[RECORDS PROVIDED — start]
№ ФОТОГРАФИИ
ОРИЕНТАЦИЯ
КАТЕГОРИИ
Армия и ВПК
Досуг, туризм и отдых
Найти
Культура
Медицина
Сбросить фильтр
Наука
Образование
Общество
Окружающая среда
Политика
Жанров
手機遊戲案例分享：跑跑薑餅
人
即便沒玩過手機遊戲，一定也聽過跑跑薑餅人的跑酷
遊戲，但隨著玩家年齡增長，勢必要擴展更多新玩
[RECORDS PROVIDED — finish]
[RECORDS PROVIDED — start]
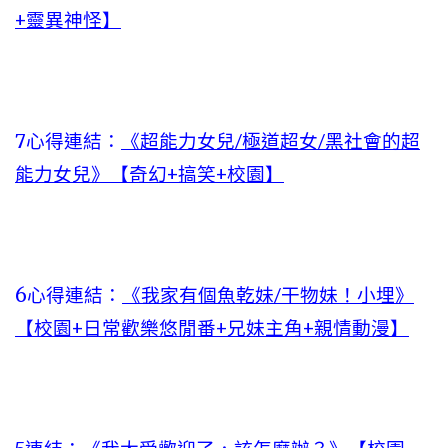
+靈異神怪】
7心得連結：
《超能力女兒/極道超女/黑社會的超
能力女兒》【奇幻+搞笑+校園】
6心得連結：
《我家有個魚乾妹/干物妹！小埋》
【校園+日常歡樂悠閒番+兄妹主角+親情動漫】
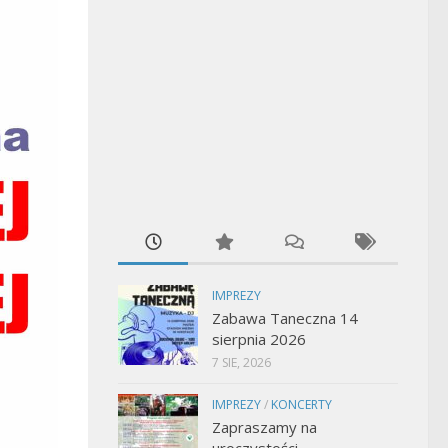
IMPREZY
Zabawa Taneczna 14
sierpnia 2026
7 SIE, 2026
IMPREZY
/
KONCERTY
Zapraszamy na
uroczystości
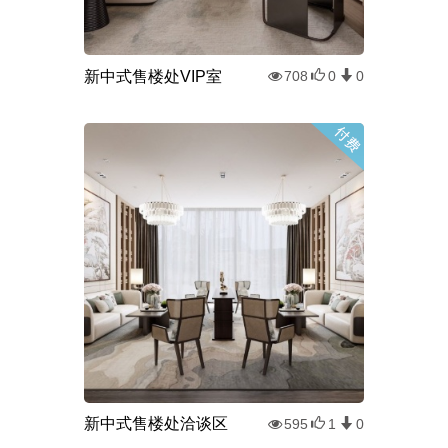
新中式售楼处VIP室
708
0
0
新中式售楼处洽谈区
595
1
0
[RECORDS PROVIDED — finish]
ASSIGNED TASK:
The required answer is the run of lines above, starting at the line with "即便沒玩過手機遊戲，一定也聽過跑跑薑餅人的跑酷" and ending at the line with "遊戲，但隨著玩家年齡增長，勢必要擴展更多新玩", reproduced exactly with both ends.

COMPLETED EXERCISE:
即便沒玩過手機遊戲，一定也聽過跑跑薑餅人的跑酷
遊戲，但隨著玩家年齡增長，勢必要擴展更多新玩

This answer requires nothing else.